Als mir der Cham­pions-League-Sender DAZN und 11FREUNDE ange­boten haben, gemeinsam mit der Mann­schaft von Schalke zum Aus­wärts­spiel nach Istanbul zu fliegen, habe ich natür­lich sofort zuge­sagt. Die letzten Tage vor dem Abflug war ich dem­entspre­chend auf­ge­regt, und am Dienstag ging es dann end­lich los. Gemeinsam mit den Spie­lern und Ver­ant­wort­li­chen von Schalke sind wir von Düs­sel­dorf aus in die Türkei geflogen, wo das Team direkt am Flug­hafen mit dem Mann­schaftsbus abge­holt wurde. Das ist natür­lich ver­ständ­lich, aber auch etwas schade, weil man so leider gar keine Mög­lich­keit hatte, kurz mit den Spie­lern zu spre­chen.

Immerhin eines habe ich auf dem Flug gelernt: Breel Embolo wirkt aus der Nähe um einiges zier­li­cher, als ich das sonst so wahr­ge­nommen habe!

Ein rich­tiger Assauer

Das nächste Aha-Erlebnis hatte ich beim Abend­essen mit den Spon­soren. Cle­mens Tön­nies kam vorbei und ließ es sich nicht nehmen, eine kurze Rede zu halten. Und was für eine! Das macht schon Ein­druck, wie er da total sou­verän und trotzdem lässig spricht. Da steckt mehr Rudi Assauer drin, als ich gedacht hätte. Als er zum Abschluss ein­schwor: Wenn die Krise kommt, stehen wir noch enger zusammen!“, war die Wagen­burg­men­ta­lität per­fekt.

Den nächsten Tag habe ich dann dazu genutzt, durch Istanbul zu laufen und das ganz beson­dere Ambi­ente dieser rie­sigen Stadt zu genießen, bevor es nochmal ein gemein­sames Essen mit Spon­soren gab. Im Anschluss daran sind wir zum Sta­dion gefahren, und trotz des eher lang­wei­ligen Spiels war das ein­fach nur ein gran­dioser Abend! Die Atmo­sphäre vor und wäh­rend des Spiels hat mich total über­wäl­tigt – zwi­schen­zeit­lich musste ich mir die Ohren zu halten, so laut war es im Sta­dion. Da wir auf Höhe der Mit­tel­linie auf der Haupt­tri­büne saßen, konnte man von unseren Plätzen das Geschehen auf dem Rasen und in beiden Kurven per­fekt ver­folgen, und ich muss wirk­lich sagen, dass ich so eine Stim­mung ich vorher noch nie erlebt habe.

Unver­gess­lich!

Dazu kommt, dass das mein erster Besuch eines Heim­spiels von Gala­ta­saray war, und dann gleich im Euro­pa­pokal im Spiel gegen meinen deut­schen Lieb­lings­verein, ein­fach unbe­schreib­lich! Wäh­rend der neunzig Minuten war ich, wie immer wenn meine beiden Teams gegen­ein­ander spielen, zwi­schen den Stühlen und wusste nicht so wirk­lich, wem ich die Daumen drü­cken soll. Mit dem Unent­schieden konnte ich des­halb sehr gut leben.

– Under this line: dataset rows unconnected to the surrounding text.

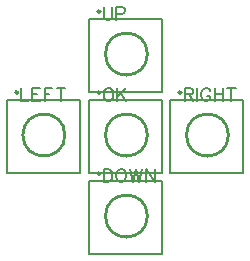
<source format=gto>
G04 Layer: TopSilkscreenLayer*
G04 EasyEDA v6.5.46, 2024-09-10 09:59:28*
G04 da5f1928a6434b398d5d865525f81666,df7e7e3c38a3447abd37b529b333d242,10*
G04 Gerber Generator version 0.2*
G04 Scale: 100 percent, Rotated: No, Reflected: No *
G04 Dimensions in millimeters *
G04 leading zeros omitted , absolute positions ,4 integer and 5 decimal *
%FSLAX45Y45*%
%MOMM*%

%ADD10C,0.1524*%
%ADD11C,0.2165*%
%ADD12C,0.2540*%

%LPD*%
D10*
X2717800Y8954515D02*
G01*
X2717800Y8876537D01*
X2722879Y8861044D01*
X2733293Y8850629D01*
X2749041Y8845550D01*
X2759456Y8845550D01*
X2774950Y8850629D01*
X2785363Y8861044D01*
X2790443Y8876537D01*
X2790443Y8954515D01*
X2824734Y8954515D02*
G01*
X2824734Y8845550D01*
X2824734Y8954515D02*
G01*
X2871470Y8954515D01*
X2887218Y8949436D01*
X2892297Y8944102D01*
X2897631Y8933687D01*
X2897631Y8918194D01*
X2892297Y8907779D01*
X2887218Y8902700D01*
X2871470Y8897365D01*
X2824734Y8897365D01*
X3403597Y8268715D02*
G01*
X3403597Y8159750D01*
X3403597Y8268715D02*
G01*
X3450333Y8268715D01*
X3465827Y8263636D01*
X3471161Y8258302D01*
X3476241Y8247887D01*
X3476241Y8237473D01*
X3471161Y8227060D01*
X3465827Y8221979D01*
X3450333Y8216900D01*
X3403597Y8216900D01*
X3439919Y8216900D02*
G01*
X3476241Y8159750D01*
X3510531Y8268715D02*
G01*
X3510531Y8159750D01*
X3622799Y8242808D02*
G01*
X3617719Y8253221D01*
X3607305Y8263636D01*
X3596891Y8268715D01*
X3576063Y8268715D01*
X3565649Y8263636D01*
X3555235Y8253221D01*
X3550155Y8242808D01*
X3544821Y8227060D01*
X3544821Y8201152D01*
X3550155Y8185658D01*
X3555235Y8175244D01*
X3565649Y8164829D01*
X3576063Y8159750D01*
X3596891Y8159750D01*
X3607305Y8164829D01*
X3617719Y8175244D01*
X3622799Y8185658D01*
X3622799Y8201152D01*
X3596891Y8201152D02*
G01*
X3622799Y8201152D01*
X3657089Y8268715D02*
G01*
X3657089Y8159750D01*
X3729987Y8268715D02*
G01*
X3729987Y8159750D01*
X3657089Y8216900D02*
G01*
X3729987Y8216900D01*
X3800599Y8268715D02*
G01*
X3800599Y8159750D01*
X3764277Y8268715D02*
G01*
X3836921Y8268715D01*
X2749041Y8268715D02*
G01*
X2738627Y8263636D01*
X2728213Y8253221D01*
X2722879Y8242808D01*
X2717800Y8227060D01*
X2717800Y8201152D01*
X2722879Y8185658D01*
X2728213Y8175244D01*
X2738627Y8164829D01*
X2749041Y8159750D01*
X2769870Y8159750D01*
X2780029Y8164829D01*
X2790443Y8175244D01*
X2795777Y8185658D01*
X2800858Y8201152D01*
X2800858Y8227060D01*
X2795777Y8242808D01*
X2790443Y8253221D01*
X2780029Y8263636D01*
X2769870Y8268715D01*
X2749041Y8268715D01*
X2835147Y8268715D02*
G01*
X2835147Y8159750D01*
X2908045Y8268715D02*
G01*
X2835147Y8196071D01*
X2861309Y8221979D02*
G01*
X2908045Y8159750D01*
X2019297Y8268715D02*
G01*
X2019297Y8159750D01*
X2019297Y8159750D02*
G01*
X2081527Y8159750D01*
X2115817Y8268715D02*
G01*
X2115817Y8159750D01*
X2115817Y8268715D02*
G01*
X2183381Y8268715D01*
X2115817Y8216900D02*
G01*
X2157473Y8216900D01*
X2115817Y8159750D02*
G01*
X2183381Y8159750D01*
X2217671Y8268715D02*
G01*
X2217671Y8159750D01*
X2217671Y8268715D02*
G01*
X2285235Y8268715D01*
X2217671Y8216900D02*
G01*
X2259327Y8216900D01*
X2355847Y8268715D02*
G01*
X2355847Y8159750D01*
X2319525Y8268715D02*
G01*
X2392423Y8268715D01*
X2717800Y7582915D02*
G01*
X2717800Y7473950D01*
X2717800Y7582915D02*
G01*
X2754122Y7582915D01*
X2769870Y7577836D01*
X2780029Y7567421D01*
X2785363Y7557008D01*
X2790443Y7541260D01*
X2790443Y7515352D01*
X2785363Y7499858D01*
X2780029Y7489444D01*
X2769870Y7479029D01*
X2754122Y7473950D01*
X2717800Y7473950D01*
X2855975Y7582915D02*
G01*
X2845561Y7577836D01*
X2835147Y7567421D01*
X2830068Y7557008D01*
X2824734Y7541260D01*
X2824734Y7515352D01*
X2830068Y7499858D01*
X2835147Y7489444D01*
X2845561Y7479029D01*
X2855975Y7473950D01*
X2876804Y7473950D01*
X2887218Y7479029D01*
X2897631Y7489444D01*
X2902711Y7499858D01*
X2908045Y7515352D01*
X2908045Y7541260D01*
X2902711Y7557008D01*
X2897631Y7567421D01*
X2887218Y7577836D01*
X2876804Y7582915D01*
X2855975Y7582915D01*
X2942336Y7582915D02*
G01*
X2968243Y7473950D01*
X2994152Y7582915D02*
G01*
X2968243Y7473950D01*
X2994152Y7582915D02*
G01*
X3020059Y7473950D01*
X3046222Y7582915D02*
G01*
X3020059Y7473950D01*
X3080511Y7582915D02*
G01*
X3080511Y7473950D01*
X3080511Y7582915D02*
G01*
X3153156Y7473950D01*
X3153156Y7582915D02*
G01*
X3153156Y7473950D01*
X3212546Y8851328D02*
G01*
X3212546Y8236089D01*
X2597307Y8236089D01*
X2597307Y8851328D01*
X3212546Y8851328D01*
X3898343Y8165528D02*
G01*
X3898343Y7550289D01*
X3283104Y7550289D01*
X3283104Y8165528D01*
X3898343Y8165528D01*
X3212546Y8165528D02*
G01*
X3212546Y7550289D01*
X2597307Y7550289D01*
X2597307Y8165528D01*
X3212546Y8165528D01*
X2514043Y8165528D02*
G01*
X2514043Y7550289D01*
X1898804Y7550289D01*
X1898804Y8165528D01*
X2514043Y8165528D01*
X3212546Y7479728D02*
G01*
X3212546Y6864489D01*
X2597307Y6864489D01*
X2597307Y7479728D01*
X3212546Y7479728D01*
D11*
G75*
G01
X2690749Y8918702D02*
G03X2690749Y8918702I-10820J0D01*
D12*
G75*
G01
X3088589Y8556600D02*
G03X3088589Y8556600I-177800J0D01*
D11*
G75*
G01
X3376574Y8232902D02*
G03X3376574Y8232902I-10820J0D01*
D12*
G75*
G01
X3774415Y7870800D02*
G03X3774415Y7870800I-177800J0D01*
D11*
G75*
G01
X2690749Y8232902D02*
G03X2690749Y8232902I-10820J0D01*
D12*
G75*
G01
X3088589Y7870800D02*
G03X3088589Y7870800I-177800J0D01*
D11*
G75*
G01
X1992249Y8232902D02*
G03X1992249Y8232902I-10820J0D01*
D12*
G75*
G01
X2390089Y7870800D02*
G03X2390089Y7870800I-177800J0D01*
D11*
G75*
G01
X2690749Y7547102D02*
G03X2690749Y7547102I-10820J0D01*
D12*
G75*
G01
X3088589Y7185000D02*
G03X3088589Y7185000I-177800J0D01*
M02*

</source>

Nach Abpfiff sind wir zurück ins Hotel gefahren und haben den Abend aus­klingen lassen. Details erspare ich mir an dieser Stelle lieber. Am nächsten Morgen ging es dann auch leider schon wieder zurück nach Deutsch­land, natür­lich wieder im Team­flieger. Auch da war es zwar nicht wirk­lich mög­lich, in Kon­takt mit den Spie­lern zu treten, aber ich habe sowieso genug damit zu tun gehabt, die Ein­drücke dieser Reise zu ver­ar­beiten, die eines war: Unver­gess­lich!